Sun & Ski presents The Rocky Hill Roundup

I am beat.

Today was the first race of the 2013 Texas Cross Country Mountain Bike State Championship Series, the Sun & Ski presents The Rocky Hill Roundup. Apparently there is a prize for the longest name and these guys might be winning, but I digress. I’m talking about the race, so let me start at the beginning (known as yesterday) and I’ll tell you my story.

Yesterday, I loaded up my car with all my necessary equipment, almost left, grabbed my phone, then left. I’ve driven out to Rocky Hill Ranch a few times and it is a pretty easy drive. It’s 142 miles away, but you only take four roads.

So anyway, I got there and set up camp. Camping at race venues is a pretty awesome thing. You don’t have to worry about showering, or spending a lot of money on a hotel, or waiting in line to get in the park the morning of the race. But there are some down sides, and since I haven’t made a list in a while, I’m going to use that format.

Down sides of camping at a race:

  1. The Weather. It can get hot when you camp. It can get rainy when you camp. And both of those suck. The one weather that I’m usually prepared enough for (the cold) doesn’t happen when you camp in Texas. Not even the second weekend in February.
  2. The Bugs. Now this is more if a general camping rant, or maybe a Texas camping rant, but bugs do kinda suck. There are spiders, which are just creepy. Mosquitos, which are just annoying. And there are ants, which are painful. Yeah, I was never been bit by an ant until I moved to Texas. They hurt.
  3. The Loud People. There is this thing about cyclists, where they like beer. If you ever have a cyclist buddy and you want to get on his good side, offer him a beer. And cyclist + beer = good time. And good time = loud time. And it usually is around the time I’m trying to get to bed and rest up for the big race in the morning.
  4. The Getting Trapped. Now, this doesn’t happen at every race, but Rocky Hill it does happen. The camp grounds are inside the course, so to get out you have to cross the course with your car; pushing the racers out of the way. And the race officials frown at that.
  5. The Hydrating. One of the things you do to prepare for a race is drink a lot of water. I personally try to get at least a gallon of water drunk, besides the normal water in my bottles when I ride. And I’m pretty darn good at it. But when you’re camping, you don’t have the luxury of rolling out of bed, walking ten steps to the bathroom. No, you have to pick yourself up off the ground, try to decide if you want to walk out of your tent in your underwear, decide you don’t, throw some shorts on after searching for two whole minutes in the dark, find your shoes, unzip the tent, walk up the hill to the porta potty, realize you don’t have a flashlight, etc and etc. And you do this at least five times over the course of the night.

Back to the boringness of the post. I set up camp, moved the camp cause of ants, ate lunch and went out for a preride of the course. The preride went well, I ended up almost going over my handlebars up a hill, and ended up with too little air in my tires and them getting really squirrelly. Nothing really interesting happened, I just spent the rest of the time catching up with my friend Ian.

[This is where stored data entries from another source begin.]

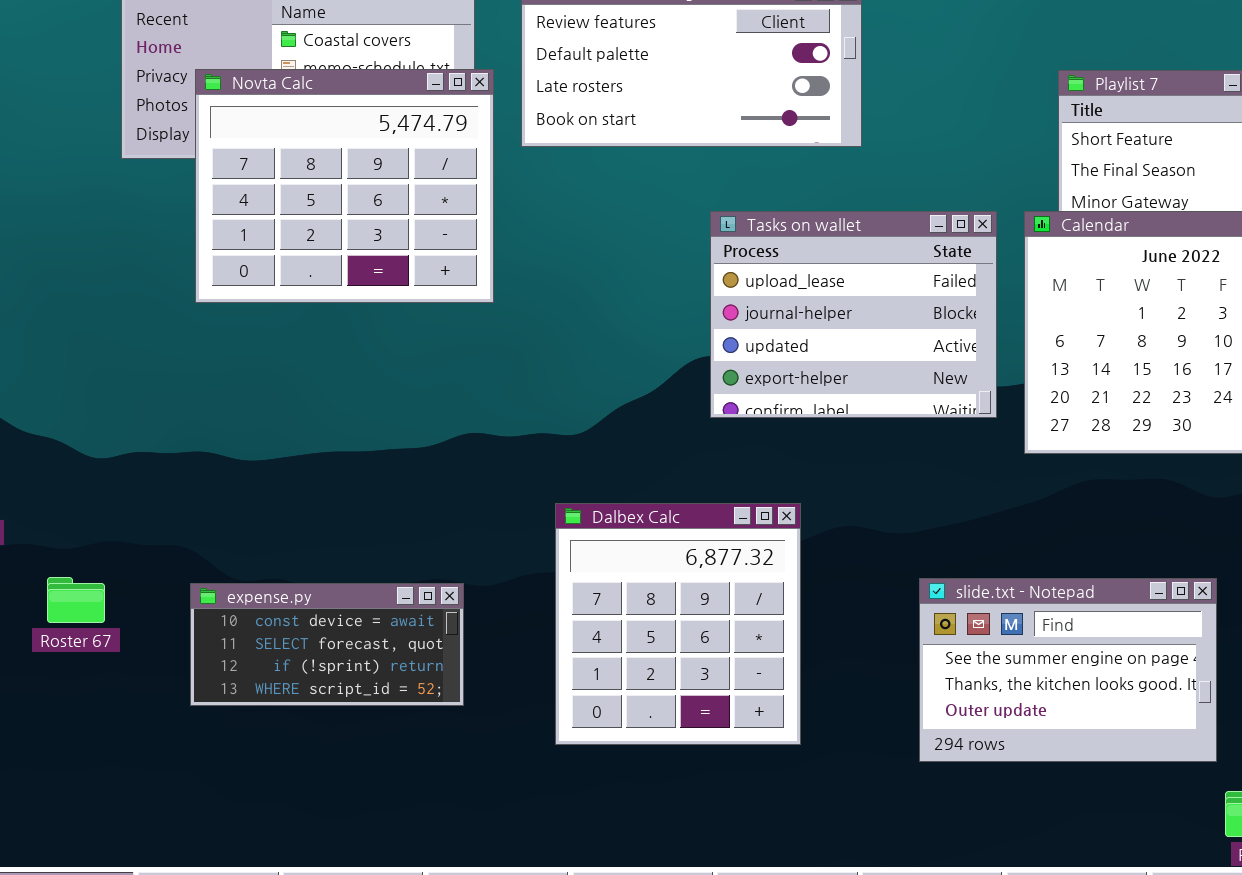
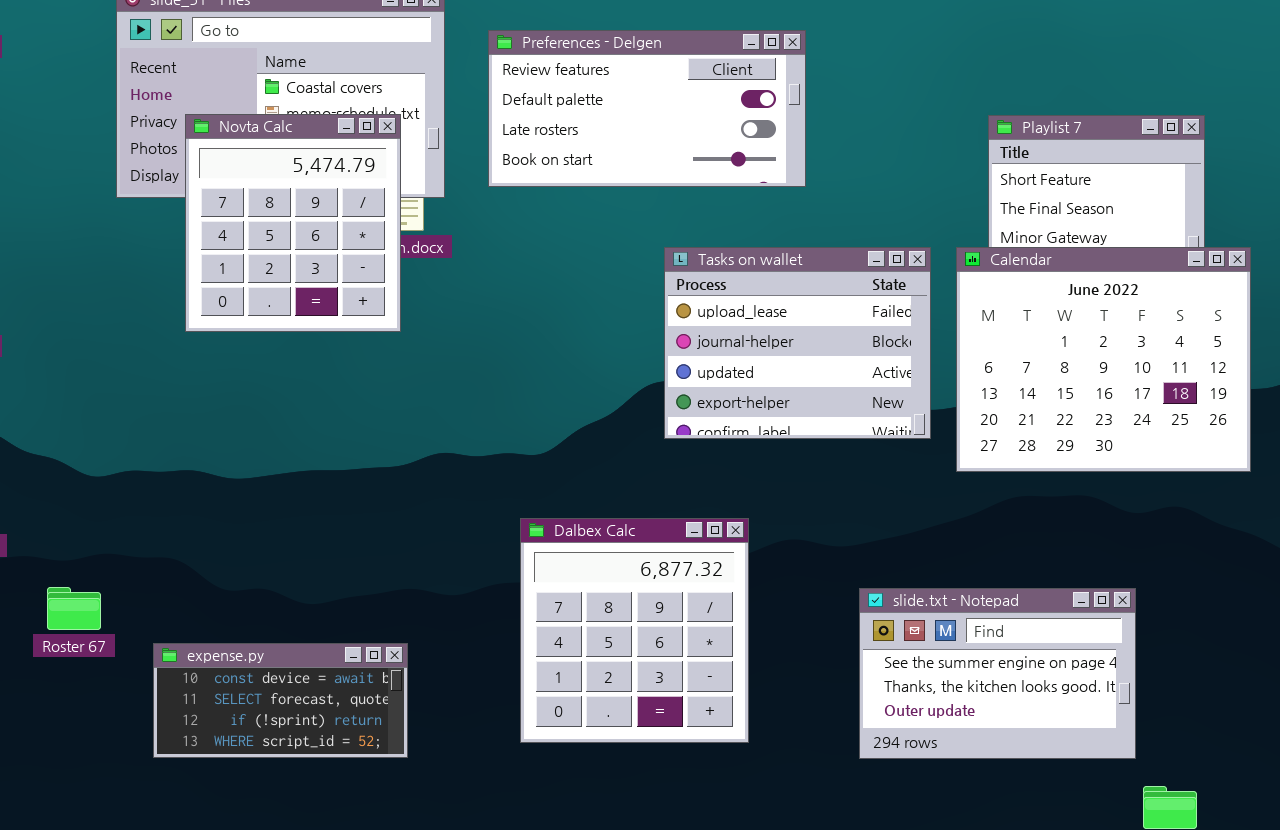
Novta Calc: [195,69,494,303] -> [185,114,401,332], resized
expense.py: [190,583,464,706] -> [153,643,408,758], moved

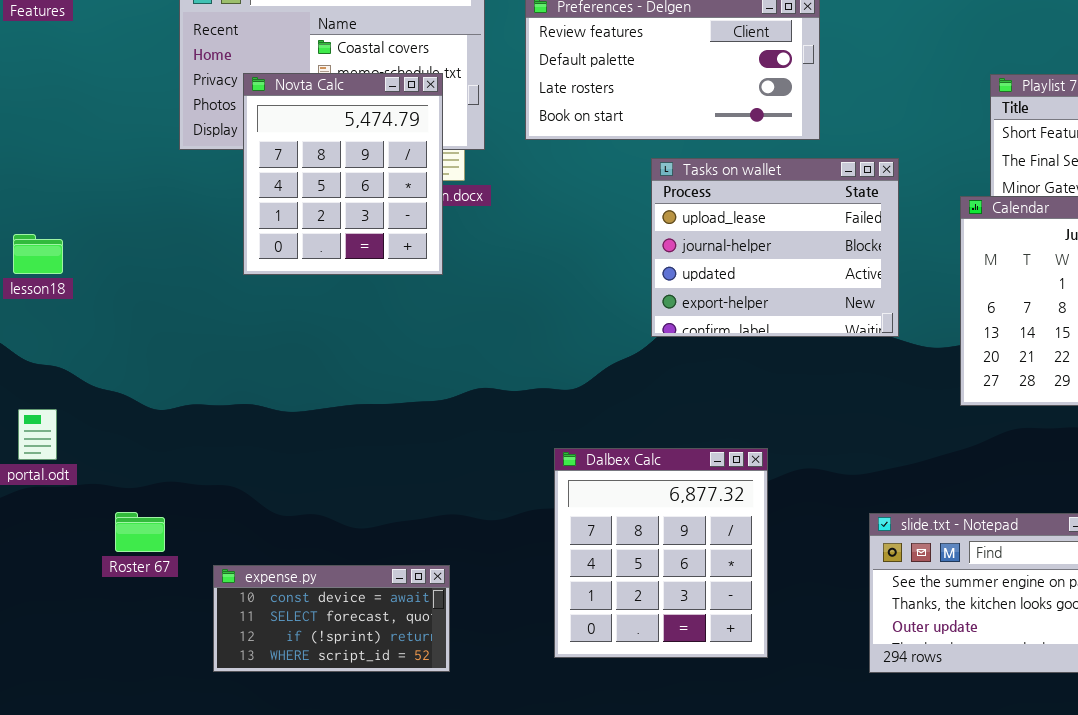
Tasks on wallet: [664,247,931,439] -> [651,158,899,337], moved

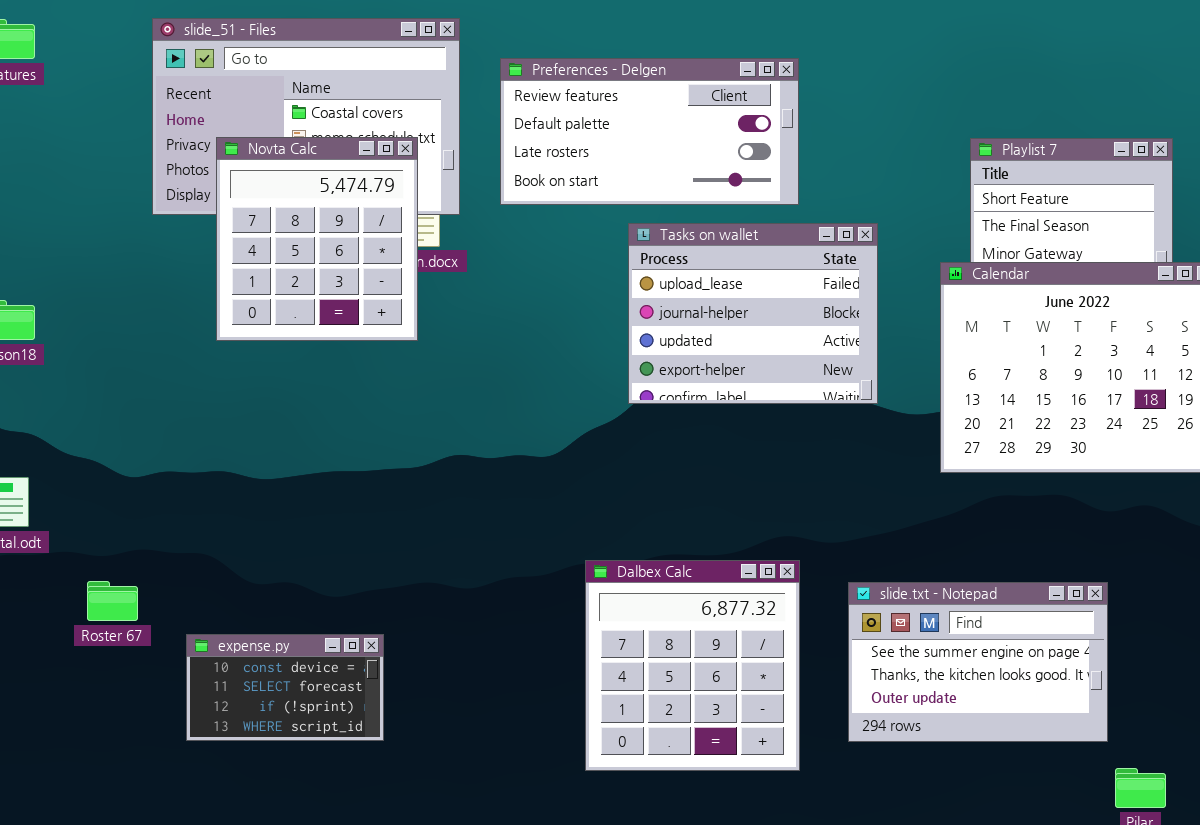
Dalbex Calc: [554,448,768,658] -> [585,560,800,771], moved
expense.py: [213,565,450,672] -> [186,634,384,741], resized

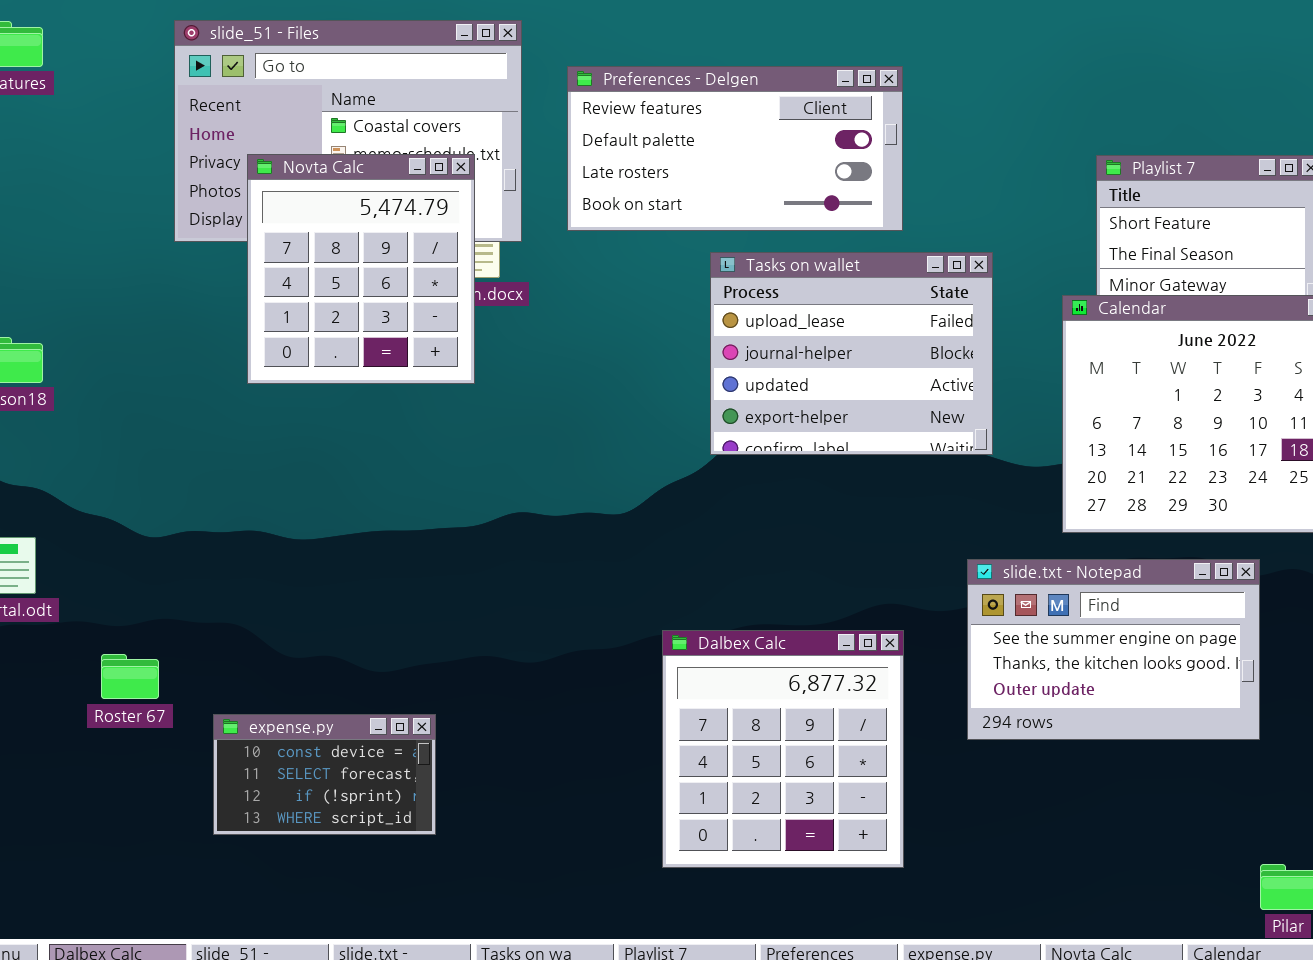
slide.txt - Notepad: [848,582,1108,742] -> [967,559,1260,740], moved

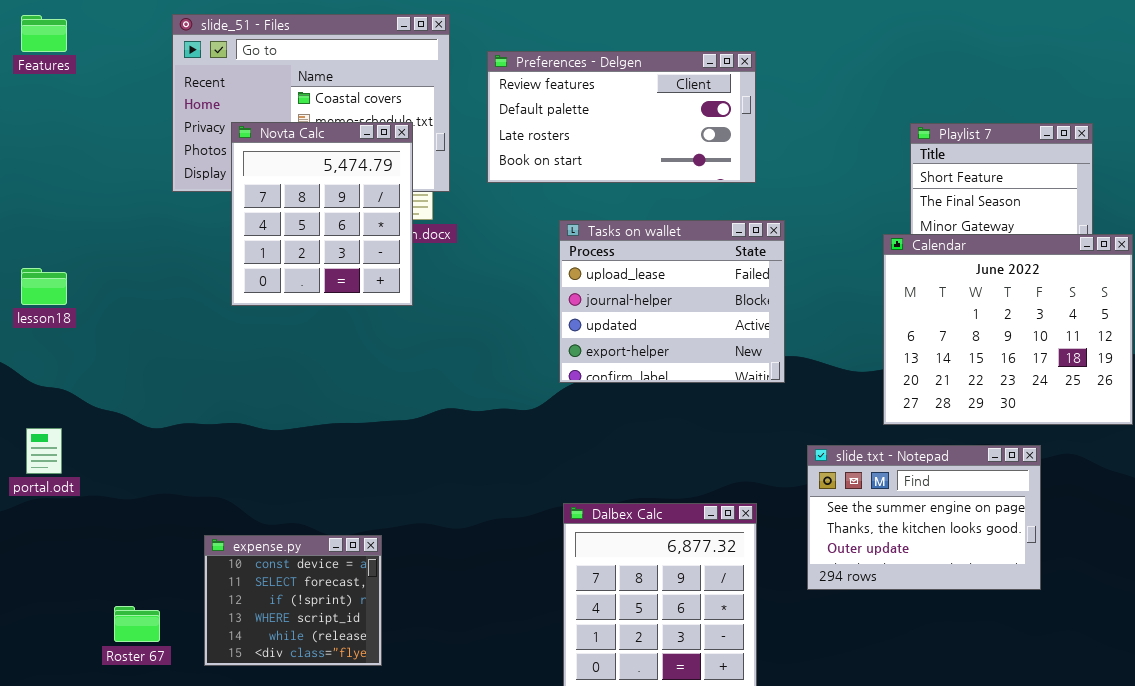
Tasks on wallet: [710,252,993,455] -> [559,220,785,383], moved
Roster 67: [101,654,159,699] -> [114,606,160,642], moved
expense.py: [213,714,436,835] -> [204,535,382,666], resized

Today though, was interesting. I work up pretty early, and I decided that I didn’t want to get my car trapped in the campground and having myself stuck at the ranch till quite late in the day. So I packed up all my stuff and drive down to the normal parking area before 7:00. I went and washed my hands in the bathroom and put my contacts in, and while I was putting the stuff back away in my trunk, I hear this guy driving by. He says in this sing-song voice, “It’s going to raaaaain…”. Right after he said that, I hear a raindrop here. And one over there. And then some more. I quickly close my trunk and hop in my car.

Instant deluge. And wind.

Tents were flying everywhere, rain was coming down sideways and in buckets. And I was so glad that I was not wet. So I ate brekkie and waited for it to dry.


After the weather decided it was going to behave and play nicely, I got out and started to warm up with some friends. I shifted to a different gear and my chain popped off. Looking down, I saw that one of my spokes was broken. I got a mechanic guy to take it off for me, which was quite nice.

And then my cycling computer’s sensors fell off. Somehow both of the zip ties just broke. If I was thinking, I might have thought it was a sign or a warning or something. And I’m kinda glad, cause I would have been stressed out for no reason; the race went fine.

The race was fine, but slick as snot. The rain just made everything mud. And riding in mud isn’t something that I’m very good at. I just haven’t really had any practice. Some of the climbs I remember pedaling and my back tire spinning and I’m barely moving forward. I ended up hiking quite a few of them.

Both my bike and I got covered in mud. I’m going to have to spend an hour or so cleaning it this week.

The mud also took out the parts of the course I was counting on using to gain some time. I couldn’t go fast cause my tires would just slide out and I didn’t want that to happen.

So I ended up finishing the race in 14th, with a time of 50:45. I’m not sure how long the course was, since there were some detours that were made. If I had raced in my old age group category, I would have came in 6th. Which would have been nice, but I’m not too sad about 14th, we had a pretty large group.